### Source document
· · · ·
Temperature failures pile up in summer. If your portable eyewash reads 110 degrees in July, note it, note that you moved the unit to shade or wrapped the tank in insulation, and recheck the next day. Don't skip an entry because the problem feels small. Minor problems documented and fixed read like a well-run operation. Problems that only surface after an injury read like negligence.

Where should the eyewash station be located in a vineyard chemical storage area?

Start with the 10-second, 55-foot rule from ANSI Z358.1. [4] For a chem shed, that usually puts the eyewash just inside the door or on the exterior wall right outside it. Put it on the path from the mixing bench toward fresh air, not in a corner behind stacked pallets.

The station has to be on the same level as the hazard. No stairs. A person with chemicals in both eyes can't safely handle steps.

Signage is required. The ANSI standard calls for a green sign with the eyewash symbol, and most jurisdictions accept the ISO 7010 W011 symbol. The sign has to be visible from where people actually handle chemicals, more than from the station itself.

Light matters too. If the shed is dark, the eyewash needs to be lit or placed where emergency lighting reaches it. Obvious in theory, but chem sheds are usually the last building on the property to get decent lighting.

If you mix tank loads at remote field stations, you also need portable decontamination water at the mixing site. WPS requires at least one gallon of water per worker for eye flushing during field pesticide applications. [2] That's separate from your fixed eyewash at the storage area, and it belongs in your pesticide application records too.
· · · ·
### Information shown

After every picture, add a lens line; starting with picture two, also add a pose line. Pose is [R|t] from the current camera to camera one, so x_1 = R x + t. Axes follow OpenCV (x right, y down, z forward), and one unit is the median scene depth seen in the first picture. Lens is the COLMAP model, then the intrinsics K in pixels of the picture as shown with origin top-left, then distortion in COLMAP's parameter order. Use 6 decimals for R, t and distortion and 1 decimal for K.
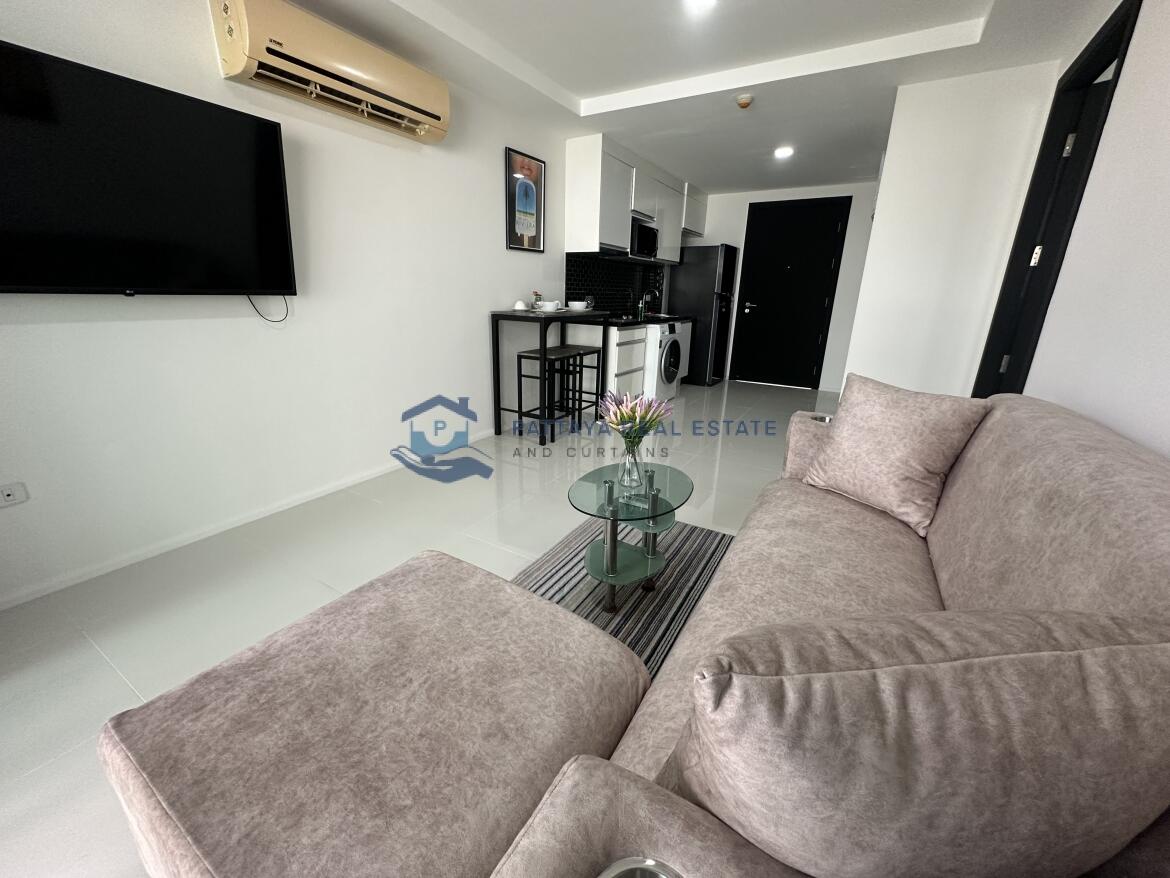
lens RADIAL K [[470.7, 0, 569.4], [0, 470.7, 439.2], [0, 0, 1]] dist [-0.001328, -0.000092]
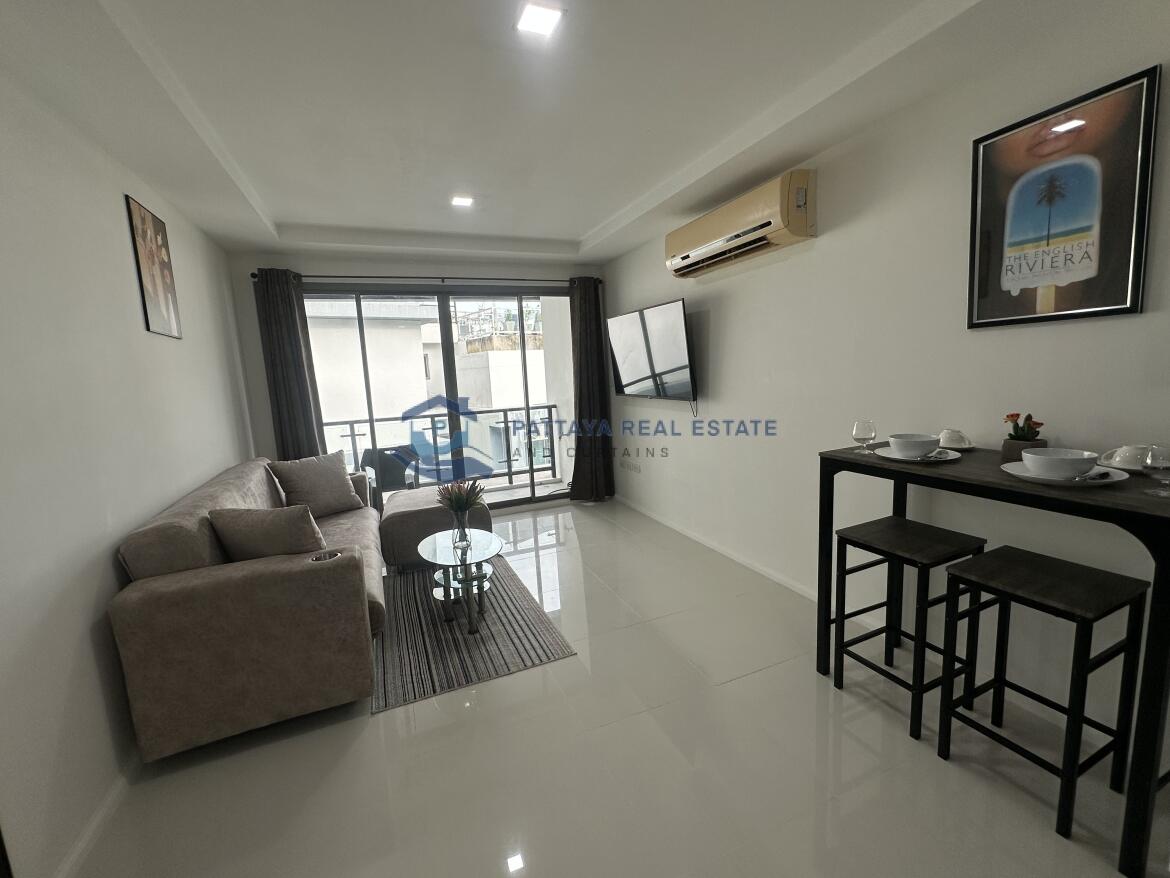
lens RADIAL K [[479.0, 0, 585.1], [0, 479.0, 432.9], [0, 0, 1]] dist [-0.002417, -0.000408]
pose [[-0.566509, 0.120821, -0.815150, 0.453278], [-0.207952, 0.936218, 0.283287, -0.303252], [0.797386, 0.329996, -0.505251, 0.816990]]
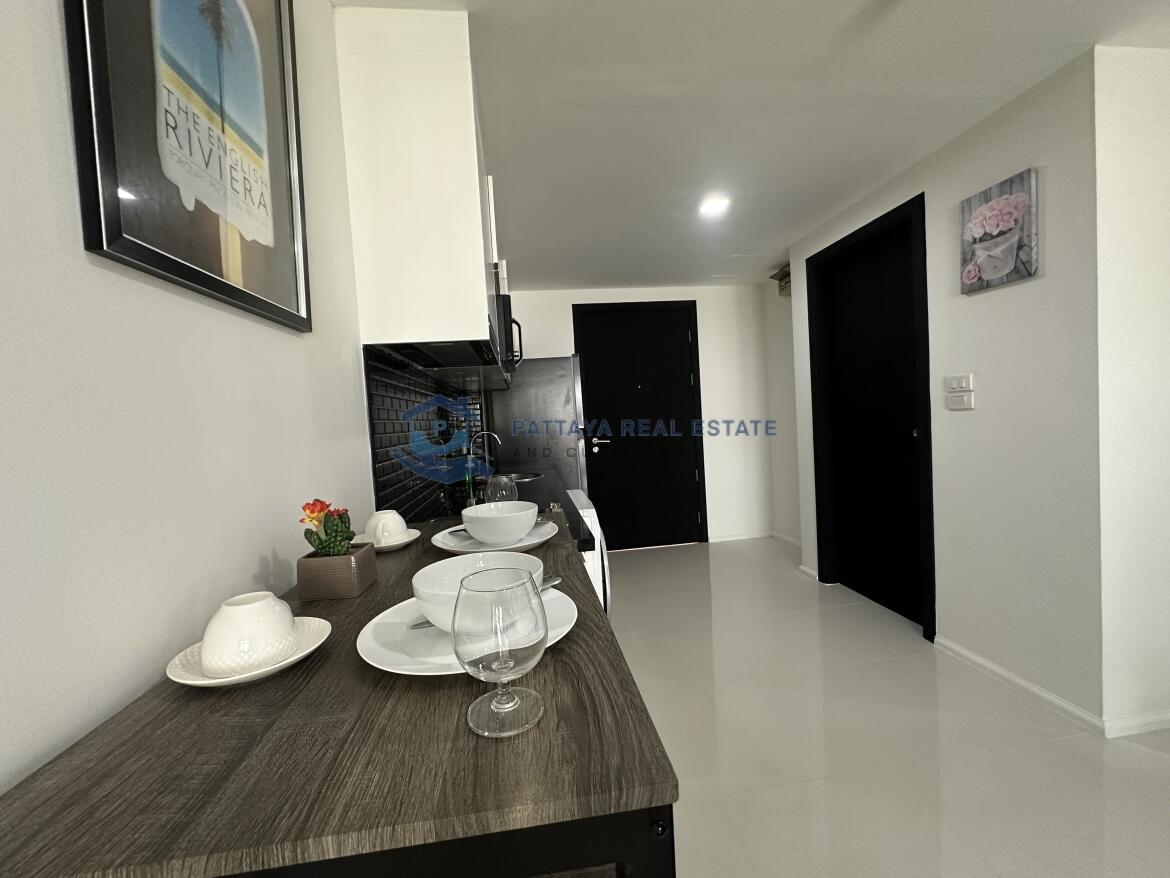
· · · ·
Answer these from the eyewash text above:
(a) What temperature does the text give as an example reading for a portable eyewash in July?
(b) What color sign does the ANSI standard call for?
(c) How much water does WPS require per worker for eye flushing during field pesticide applications?

### Solution to this task
(a) 110 degrees.
(b) A green sign with the eyewash symbol.
(c) At least one gallon per worker.